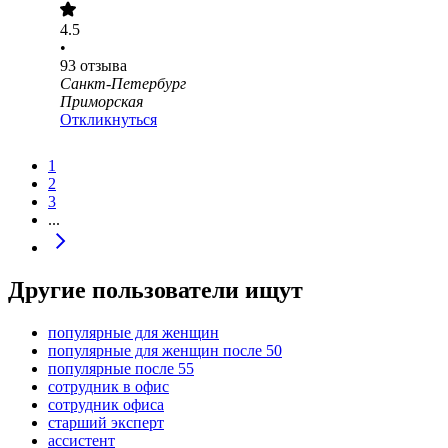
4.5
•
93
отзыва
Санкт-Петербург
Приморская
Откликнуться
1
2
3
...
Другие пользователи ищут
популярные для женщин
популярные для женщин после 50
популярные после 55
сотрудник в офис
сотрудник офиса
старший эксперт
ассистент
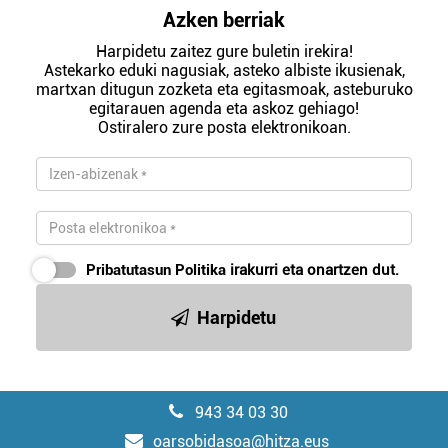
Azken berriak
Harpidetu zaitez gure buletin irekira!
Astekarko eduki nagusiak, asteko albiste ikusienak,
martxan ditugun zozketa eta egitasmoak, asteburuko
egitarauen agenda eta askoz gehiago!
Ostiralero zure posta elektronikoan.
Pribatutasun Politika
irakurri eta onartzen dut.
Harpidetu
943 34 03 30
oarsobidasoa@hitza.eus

| WRITTEN TASK |
The lines wanted are those from the start of the material above through the line with "Azken berriak", both included; print them exactly and skip any picture.

| ANSWER TO THIS PROBLEM |
4.5
•
93
отзыва
Санкт-Петербург
Приморская
Откликнуться
1
2
3
...
Другие пользователи ищут
популярные для женщин
популярные для женщин после 50
популярные после 55
сотрудник в офис
сотрудник офиса
старший эксперт
ассистент
Azken berriak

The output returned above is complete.